Moore is at his best when he gets passionately outraged as he does in the first chapter “7 Questions for George of Arabia,” which outlines the disgracefully dubious links between the Bushs and the bin Ladens and W’s terrible mishandling of 9/11. (Hollywood is supposedly chocker with psycho liberals, where were they on Oscar night?) Moore’s satire of the non-existent Coalition of the Willing is hilarious. “Greetings, fellow members of the Coalition of the Willing! Actually, that’s only if you’re a Brit or an Aussie.”
Part of “How to Talk to Your Conservative Brother-in-Law” chronicles that, yes, the left has made mistakes, too. Moore hooks into people like extremist animal rights activists, correctly arguing they don’t help the cause. “Yes, they [animals] should be treated “humanely”… [but] you just look like a dumbass if you go on national TV, like PETA does, to argue that beer is better for the body than milk.”
The book is weak in places, particularly in Moore’s dialogue from the future with great-granddaughter Anne Coulter Moore about oil. Someone needs to take the exclamation mark off his keyboard! Moore’s films and television programmers are better than his books. His populist, working-class man-from-Flint style has unsurprisingly grated with a few jealous, elitist, big-word-dropping academics who nobody reads. Moore, like Chomsky, does occasionally simplify, but this is a perfectly acceptable compromise given it helps his work reach and persuade the great, unwashed masses. These are minor quibbles.
Of course, the right spent hundreds of thousands of dollars trying to discredit Moore’s terrific film Bowling for Columbine. When the propaganda got too ridiculous, and started sucking in a few people who should have known better, Moore calmly and clearly outlined on his website (www.michaelmoore.com) why these claims were wrong. No doubt in reaction to this, Moore has comprehensively, meticulously footnoted Dude, Where’s My Country? with detailed notes and sources, including good suggestions for further reading.
W’s war is struggling in many ways; one being retaining and recruiting soldiers. Moore has plausibly mooted that, if W gets a second term, he may well have to reintroduce the draft. The administration is targeting the ghettos. One example: a big recruitment campaign in hip-hop bible The Source, enlisting many would-be gangstas. We didn’t see it on the news, but, reportedly, some of the tanks that ‘liberated’ Iraq rolled into Baghdad playing hip-hop. Now these tanks cruise the Baghdad hood at night. Some hip-hop has been written to glorify the war, however, now it’s increasingly anti-war hip-hop that’s being written.

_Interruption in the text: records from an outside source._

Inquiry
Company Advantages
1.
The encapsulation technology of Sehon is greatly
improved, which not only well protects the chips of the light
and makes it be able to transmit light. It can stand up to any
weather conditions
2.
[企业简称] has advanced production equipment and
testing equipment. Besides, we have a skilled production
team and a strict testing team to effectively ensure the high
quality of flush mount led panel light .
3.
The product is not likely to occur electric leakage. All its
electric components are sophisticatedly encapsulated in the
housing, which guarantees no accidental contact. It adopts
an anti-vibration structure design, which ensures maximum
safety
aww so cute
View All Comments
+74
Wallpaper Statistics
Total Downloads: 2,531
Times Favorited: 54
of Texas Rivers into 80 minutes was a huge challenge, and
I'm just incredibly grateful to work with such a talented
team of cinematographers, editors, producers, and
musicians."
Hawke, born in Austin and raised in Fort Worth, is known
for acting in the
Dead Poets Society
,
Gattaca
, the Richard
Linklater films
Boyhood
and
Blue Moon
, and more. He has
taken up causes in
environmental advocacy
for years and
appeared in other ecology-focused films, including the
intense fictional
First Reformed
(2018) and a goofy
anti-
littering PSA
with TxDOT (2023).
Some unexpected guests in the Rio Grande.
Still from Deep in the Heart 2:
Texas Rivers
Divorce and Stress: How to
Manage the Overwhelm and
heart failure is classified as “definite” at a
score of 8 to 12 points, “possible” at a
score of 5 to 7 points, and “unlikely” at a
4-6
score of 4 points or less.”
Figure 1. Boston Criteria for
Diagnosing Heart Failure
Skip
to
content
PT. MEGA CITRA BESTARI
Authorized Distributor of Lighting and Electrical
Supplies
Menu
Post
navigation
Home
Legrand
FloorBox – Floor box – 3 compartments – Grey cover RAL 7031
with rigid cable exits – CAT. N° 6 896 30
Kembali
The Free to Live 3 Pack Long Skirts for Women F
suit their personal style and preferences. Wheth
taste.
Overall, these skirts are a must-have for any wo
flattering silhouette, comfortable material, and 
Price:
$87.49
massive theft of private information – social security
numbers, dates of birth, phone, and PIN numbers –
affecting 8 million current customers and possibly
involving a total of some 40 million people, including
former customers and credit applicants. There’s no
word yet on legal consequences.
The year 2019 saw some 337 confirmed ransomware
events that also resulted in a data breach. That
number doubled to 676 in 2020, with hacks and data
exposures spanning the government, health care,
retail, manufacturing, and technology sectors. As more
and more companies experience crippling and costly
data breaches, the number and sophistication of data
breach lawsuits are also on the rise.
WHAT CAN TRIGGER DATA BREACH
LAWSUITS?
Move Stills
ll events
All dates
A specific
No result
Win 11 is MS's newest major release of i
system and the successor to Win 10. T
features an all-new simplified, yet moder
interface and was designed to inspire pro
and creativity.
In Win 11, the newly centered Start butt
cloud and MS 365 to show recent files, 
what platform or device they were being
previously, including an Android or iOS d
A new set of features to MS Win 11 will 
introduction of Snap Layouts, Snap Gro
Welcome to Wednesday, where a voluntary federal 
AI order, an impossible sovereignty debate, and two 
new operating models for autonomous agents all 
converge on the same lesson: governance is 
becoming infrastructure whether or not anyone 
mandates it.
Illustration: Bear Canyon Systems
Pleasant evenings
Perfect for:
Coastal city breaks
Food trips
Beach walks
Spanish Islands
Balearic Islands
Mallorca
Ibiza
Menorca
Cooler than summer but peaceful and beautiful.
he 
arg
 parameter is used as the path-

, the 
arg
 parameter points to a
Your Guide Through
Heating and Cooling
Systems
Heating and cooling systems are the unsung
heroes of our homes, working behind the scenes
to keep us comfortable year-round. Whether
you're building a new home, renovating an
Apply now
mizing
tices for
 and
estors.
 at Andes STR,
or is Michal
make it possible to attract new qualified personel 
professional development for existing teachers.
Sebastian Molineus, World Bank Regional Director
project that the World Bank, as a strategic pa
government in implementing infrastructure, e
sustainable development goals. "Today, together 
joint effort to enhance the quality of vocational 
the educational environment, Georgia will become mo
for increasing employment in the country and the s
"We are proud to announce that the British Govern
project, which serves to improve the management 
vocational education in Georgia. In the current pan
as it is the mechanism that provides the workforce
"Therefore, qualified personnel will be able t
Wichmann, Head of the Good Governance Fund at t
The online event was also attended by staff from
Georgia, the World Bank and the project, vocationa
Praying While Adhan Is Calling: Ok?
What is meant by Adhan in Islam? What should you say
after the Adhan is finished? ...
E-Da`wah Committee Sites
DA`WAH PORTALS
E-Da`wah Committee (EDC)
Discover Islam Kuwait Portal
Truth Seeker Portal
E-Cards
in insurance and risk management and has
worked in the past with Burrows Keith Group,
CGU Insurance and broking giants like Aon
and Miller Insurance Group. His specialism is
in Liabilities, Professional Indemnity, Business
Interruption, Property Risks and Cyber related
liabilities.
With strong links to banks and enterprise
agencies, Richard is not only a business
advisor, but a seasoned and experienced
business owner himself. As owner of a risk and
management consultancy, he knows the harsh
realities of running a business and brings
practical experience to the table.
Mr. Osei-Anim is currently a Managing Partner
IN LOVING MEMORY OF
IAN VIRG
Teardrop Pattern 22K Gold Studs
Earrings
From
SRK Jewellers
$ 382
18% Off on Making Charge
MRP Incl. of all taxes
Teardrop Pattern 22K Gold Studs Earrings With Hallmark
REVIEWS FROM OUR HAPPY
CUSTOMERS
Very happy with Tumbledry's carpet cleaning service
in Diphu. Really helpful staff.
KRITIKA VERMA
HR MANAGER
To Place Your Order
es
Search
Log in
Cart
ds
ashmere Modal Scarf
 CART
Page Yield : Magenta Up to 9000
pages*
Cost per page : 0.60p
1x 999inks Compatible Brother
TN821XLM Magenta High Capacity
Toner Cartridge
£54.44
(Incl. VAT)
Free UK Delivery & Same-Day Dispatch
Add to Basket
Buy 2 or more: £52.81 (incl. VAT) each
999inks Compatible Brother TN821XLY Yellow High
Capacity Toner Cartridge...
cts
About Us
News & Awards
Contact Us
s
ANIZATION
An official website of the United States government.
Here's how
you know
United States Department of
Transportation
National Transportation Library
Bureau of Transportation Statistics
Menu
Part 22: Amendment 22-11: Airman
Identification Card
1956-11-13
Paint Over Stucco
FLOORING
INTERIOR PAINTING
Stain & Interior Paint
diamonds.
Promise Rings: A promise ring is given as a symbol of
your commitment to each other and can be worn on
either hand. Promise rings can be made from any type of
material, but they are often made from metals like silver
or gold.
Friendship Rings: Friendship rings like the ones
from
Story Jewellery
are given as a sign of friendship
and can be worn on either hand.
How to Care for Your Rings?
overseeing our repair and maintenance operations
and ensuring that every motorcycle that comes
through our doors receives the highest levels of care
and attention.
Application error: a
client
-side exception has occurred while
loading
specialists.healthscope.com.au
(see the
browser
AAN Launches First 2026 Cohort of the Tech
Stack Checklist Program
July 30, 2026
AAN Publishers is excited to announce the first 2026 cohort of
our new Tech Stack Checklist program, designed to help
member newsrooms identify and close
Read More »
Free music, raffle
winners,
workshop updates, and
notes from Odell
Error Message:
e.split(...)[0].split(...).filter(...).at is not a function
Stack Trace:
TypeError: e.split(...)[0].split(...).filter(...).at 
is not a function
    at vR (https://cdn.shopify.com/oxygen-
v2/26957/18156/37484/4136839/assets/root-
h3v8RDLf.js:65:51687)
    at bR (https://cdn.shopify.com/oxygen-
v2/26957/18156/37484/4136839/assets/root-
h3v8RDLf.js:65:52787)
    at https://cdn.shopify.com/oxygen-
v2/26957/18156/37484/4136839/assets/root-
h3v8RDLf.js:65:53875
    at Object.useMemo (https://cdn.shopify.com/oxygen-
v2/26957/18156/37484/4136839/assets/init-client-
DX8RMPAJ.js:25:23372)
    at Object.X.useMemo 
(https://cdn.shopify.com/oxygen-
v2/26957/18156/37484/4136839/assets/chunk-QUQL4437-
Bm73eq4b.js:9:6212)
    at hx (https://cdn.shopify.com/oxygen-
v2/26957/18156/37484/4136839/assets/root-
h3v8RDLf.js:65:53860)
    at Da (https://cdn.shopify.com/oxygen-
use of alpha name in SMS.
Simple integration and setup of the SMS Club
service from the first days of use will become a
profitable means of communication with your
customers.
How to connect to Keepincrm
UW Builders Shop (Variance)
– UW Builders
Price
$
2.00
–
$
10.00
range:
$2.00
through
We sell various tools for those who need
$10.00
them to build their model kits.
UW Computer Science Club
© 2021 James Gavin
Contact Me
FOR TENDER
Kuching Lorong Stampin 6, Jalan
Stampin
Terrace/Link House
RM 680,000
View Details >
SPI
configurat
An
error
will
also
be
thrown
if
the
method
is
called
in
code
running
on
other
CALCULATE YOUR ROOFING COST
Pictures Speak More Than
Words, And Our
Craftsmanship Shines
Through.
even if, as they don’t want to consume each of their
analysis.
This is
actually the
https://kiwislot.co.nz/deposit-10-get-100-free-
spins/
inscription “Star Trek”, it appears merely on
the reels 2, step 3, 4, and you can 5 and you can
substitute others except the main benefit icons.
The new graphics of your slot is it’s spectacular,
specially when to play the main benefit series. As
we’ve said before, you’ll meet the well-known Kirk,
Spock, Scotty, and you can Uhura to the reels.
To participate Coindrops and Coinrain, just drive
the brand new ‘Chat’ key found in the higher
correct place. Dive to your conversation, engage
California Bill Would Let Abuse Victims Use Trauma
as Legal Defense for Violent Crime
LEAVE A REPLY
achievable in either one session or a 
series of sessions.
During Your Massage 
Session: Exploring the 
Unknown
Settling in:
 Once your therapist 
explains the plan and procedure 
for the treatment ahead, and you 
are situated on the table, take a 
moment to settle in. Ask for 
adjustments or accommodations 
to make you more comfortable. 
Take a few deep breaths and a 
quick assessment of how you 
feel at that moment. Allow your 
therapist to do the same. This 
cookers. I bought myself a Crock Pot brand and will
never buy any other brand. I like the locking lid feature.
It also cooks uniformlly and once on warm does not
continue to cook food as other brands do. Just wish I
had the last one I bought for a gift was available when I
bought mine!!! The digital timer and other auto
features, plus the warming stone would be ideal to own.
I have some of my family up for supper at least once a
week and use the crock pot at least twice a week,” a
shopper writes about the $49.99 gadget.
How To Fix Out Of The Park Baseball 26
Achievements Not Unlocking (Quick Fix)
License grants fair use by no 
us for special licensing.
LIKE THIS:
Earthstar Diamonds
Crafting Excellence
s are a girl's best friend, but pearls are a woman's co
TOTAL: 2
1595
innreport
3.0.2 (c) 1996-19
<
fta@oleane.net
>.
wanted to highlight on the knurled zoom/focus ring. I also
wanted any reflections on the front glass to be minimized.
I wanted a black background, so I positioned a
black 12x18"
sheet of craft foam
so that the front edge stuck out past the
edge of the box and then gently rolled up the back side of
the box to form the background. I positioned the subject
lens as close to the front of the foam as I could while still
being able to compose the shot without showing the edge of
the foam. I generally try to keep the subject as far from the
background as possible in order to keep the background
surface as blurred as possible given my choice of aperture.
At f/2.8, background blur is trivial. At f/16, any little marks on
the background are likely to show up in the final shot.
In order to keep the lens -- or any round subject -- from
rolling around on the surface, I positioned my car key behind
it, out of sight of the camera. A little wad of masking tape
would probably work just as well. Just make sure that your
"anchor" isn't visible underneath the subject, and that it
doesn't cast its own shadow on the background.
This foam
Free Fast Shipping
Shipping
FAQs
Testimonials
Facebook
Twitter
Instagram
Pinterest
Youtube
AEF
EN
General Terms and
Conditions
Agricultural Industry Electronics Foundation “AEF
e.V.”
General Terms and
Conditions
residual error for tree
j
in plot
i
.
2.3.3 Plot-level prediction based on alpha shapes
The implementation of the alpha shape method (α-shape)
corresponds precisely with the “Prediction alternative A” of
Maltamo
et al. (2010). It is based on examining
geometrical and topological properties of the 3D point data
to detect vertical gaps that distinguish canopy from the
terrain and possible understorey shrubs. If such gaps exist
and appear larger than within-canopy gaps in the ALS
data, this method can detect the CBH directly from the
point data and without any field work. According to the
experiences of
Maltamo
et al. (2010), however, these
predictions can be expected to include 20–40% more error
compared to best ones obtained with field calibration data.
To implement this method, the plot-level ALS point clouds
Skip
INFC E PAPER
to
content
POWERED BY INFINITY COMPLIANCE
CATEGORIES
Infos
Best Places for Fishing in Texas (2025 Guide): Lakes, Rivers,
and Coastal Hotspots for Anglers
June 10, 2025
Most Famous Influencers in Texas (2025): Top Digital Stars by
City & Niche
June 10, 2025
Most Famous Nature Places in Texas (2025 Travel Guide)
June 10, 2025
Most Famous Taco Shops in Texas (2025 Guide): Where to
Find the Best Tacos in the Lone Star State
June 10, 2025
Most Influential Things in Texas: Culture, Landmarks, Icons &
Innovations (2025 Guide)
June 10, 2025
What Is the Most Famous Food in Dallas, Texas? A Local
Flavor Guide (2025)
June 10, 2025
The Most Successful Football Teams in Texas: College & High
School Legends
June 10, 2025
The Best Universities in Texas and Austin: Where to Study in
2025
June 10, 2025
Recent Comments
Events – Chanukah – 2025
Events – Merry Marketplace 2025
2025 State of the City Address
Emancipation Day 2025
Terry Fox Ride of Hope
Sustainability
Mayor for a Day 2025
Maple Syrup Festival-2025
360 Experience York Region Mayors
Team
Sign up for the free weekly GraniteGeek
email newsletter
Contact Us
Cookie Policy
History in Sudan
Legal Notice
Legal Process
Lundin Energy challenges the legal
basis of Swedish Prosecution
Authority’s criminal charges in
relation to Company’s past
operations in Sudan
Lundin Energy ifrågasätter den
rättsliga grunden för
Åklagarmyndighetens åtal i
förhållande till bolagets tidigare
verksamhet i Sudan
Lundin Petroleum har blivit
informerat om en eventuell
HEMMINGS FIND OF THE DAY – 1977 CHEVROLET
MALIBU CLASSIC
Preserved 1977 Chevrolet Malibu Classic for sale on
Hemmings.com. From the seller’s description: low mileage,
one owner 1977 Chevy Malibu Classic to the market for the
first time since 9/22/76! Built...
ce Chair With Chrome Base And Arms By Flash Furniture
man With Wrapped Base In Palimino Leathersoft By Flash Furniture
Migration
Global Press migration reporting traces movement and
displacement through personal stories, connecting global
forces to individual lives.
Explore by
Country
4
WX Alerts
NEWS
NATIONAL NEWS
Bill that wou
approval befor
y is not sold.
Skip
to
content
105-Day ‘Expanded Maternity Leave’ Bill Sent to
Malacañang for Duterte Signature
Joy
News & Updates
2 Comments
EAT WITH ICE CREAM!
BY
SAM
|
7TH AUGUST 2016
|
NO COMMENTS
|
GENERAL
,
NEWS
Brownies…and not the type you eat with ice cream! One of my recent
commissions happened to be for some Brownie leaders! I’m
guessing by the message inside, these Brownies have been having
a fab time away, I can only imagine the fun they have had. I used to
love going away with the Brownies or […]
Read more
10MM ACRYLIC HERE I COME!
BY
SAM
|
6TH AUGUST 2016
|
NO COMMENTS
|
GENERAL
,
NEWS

As the occupation drags on, soldiers, like everyone else, continue to find out that the war was based on lies, the Iraqi people are angry about their ‘liberation’, and see their friends pointlessly die.
The great work of the likes of Moore has no doubt messed with the message from W and his propaganda merchants and helped these soldiers (like many others) discover the awful truth. I can’t wait for this music to be released in New Zealand (even though there are no guarantees it will be any good). Even more exciting is Moore’s next movie Fahrenheit 911, due out a couple of months before the presidential election. It will further probe the links between the Bushs and the bin Ladens and Bush’s mishandling of 9/11. Moore concludes this book with a simple, spot-on thought. “Dude, where’s your country? It’s right outside your window, just waiting for you to bring it home.”